One of the draws to the finance world for me is the constant evolving nature of it. Each year brings new events to dissect. Last year it was inflation and how we were surely headed for a recession. This year it was bank failures, interest rates, and.... well, still inflation. Rarely do things pan out the way everyone thinks they will. It is enough to make someone think that it is all just luck. Good investors know it isn't. 

This tenet of Stoicism seeks to teach us that we should always be learning. This is done through establishing good mentors who can guide us during our journey and establishing a habit of reading. Holiday states, "The goal is not just to acquire information, but the right kind of information." 

To be a good financial advisor means to dedicate my life to the study of the different areas of financial planning. I devote time every day to follow market trends, investigate solutions in the families I serve, and always be reading books to advance our knowledge. I also find a large amount of joy from continuing to enhance my knowledge of all areas. 

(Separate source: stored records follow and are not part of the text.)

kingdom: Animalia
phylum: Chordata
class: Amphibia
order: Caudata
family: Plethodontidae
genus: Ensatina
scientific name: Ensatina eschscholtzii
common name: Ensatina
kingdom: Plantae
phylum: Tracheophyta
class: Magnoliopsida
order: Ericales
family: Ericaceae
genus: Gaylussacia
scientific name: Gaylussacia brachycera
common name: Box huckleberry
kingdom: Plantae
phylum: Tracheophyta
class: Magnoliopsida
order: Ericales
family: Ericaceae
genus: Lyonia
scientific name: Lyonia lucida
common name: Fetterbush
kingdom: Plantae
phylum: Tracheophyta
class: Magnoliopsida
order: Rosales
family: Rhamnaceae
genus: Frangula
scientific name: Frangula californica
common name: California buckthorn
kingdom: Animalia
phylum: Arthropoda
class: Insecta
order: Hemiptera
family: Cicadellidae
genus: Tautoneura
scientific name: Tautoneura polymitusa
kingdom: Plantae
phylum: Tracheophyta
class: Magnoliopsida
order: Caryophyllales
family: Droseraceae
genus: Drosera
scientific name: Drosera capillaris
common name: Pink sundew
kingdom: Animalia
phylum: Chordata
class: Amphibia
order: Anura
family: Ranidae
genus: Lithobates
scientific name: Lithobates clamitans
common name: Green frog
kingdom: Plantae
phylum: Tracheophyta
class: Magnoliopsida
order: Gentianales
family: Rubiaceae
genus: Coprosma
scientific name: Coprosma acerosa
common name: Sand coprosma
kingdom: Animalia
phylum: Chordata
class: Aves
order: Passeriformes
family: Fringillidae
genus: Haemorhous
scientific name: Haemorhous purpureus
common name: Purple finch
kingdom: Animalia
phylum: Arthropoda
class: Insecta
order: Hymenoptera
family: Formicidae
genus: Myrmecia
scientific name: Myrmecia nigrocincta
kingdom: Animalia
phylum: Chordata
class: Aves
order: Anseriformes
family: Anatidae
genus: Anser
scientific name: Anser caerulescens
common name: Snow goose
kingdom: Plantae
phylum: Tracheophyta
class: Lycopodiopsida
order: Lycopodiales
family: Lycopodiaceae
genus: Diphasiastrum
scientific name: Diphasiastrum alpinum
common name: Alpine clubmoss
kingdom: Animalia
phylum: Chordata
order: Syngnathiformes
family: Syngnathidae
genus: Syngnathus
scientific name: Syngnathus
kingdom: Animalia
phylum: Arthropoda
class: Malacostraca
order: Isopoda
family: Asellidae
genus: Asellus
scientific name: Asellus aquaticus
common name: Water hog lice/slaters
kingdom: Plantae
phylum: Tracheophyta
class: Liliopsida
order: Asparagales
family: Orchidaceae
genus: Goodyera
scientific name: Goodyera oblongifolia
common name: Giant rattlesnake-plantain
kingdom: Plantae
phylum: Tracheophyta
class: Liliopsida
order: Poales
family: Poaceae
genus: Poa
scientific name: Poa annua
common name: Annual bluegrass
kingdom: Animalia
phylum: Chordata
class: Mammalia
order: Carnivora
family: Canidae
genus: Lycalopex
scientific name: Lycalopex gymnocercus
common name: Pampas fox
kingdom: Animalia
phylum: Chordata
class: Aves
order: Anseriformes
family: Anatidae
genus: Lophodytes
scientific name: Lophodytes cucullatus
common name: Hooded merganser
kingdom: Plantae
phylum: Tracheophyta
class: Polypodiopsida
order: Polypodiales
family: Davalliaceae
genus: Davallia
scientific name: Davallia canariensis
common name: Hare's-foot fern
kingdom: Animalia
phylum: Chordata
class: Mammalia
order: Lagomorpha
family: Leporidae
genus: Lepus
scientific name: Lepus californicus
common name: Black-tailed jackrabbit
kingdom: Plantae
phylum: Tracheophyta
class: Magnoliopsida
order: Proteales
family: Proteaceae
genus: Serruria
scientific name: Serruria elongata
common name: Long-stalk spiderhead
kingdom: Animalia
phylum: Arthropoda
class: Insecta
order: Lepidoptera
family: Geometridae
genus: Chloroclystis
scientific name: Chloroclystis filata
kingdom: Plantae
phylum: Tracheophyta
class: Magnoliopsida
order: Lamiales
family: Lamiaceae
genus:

Moderation is all things. Even With Moderation

If it was easy then everyone would be rolling in money. It isn't. Spending money is fun, there is no denying that fact. To me these four principles provide a roadmap for living a balanced life that allows for equal parts of happiness and work. It is no different than with investing strategies. Work hard. Earn a nice living. Stash a portion away for the future. Spend the rest. Enjoy your success.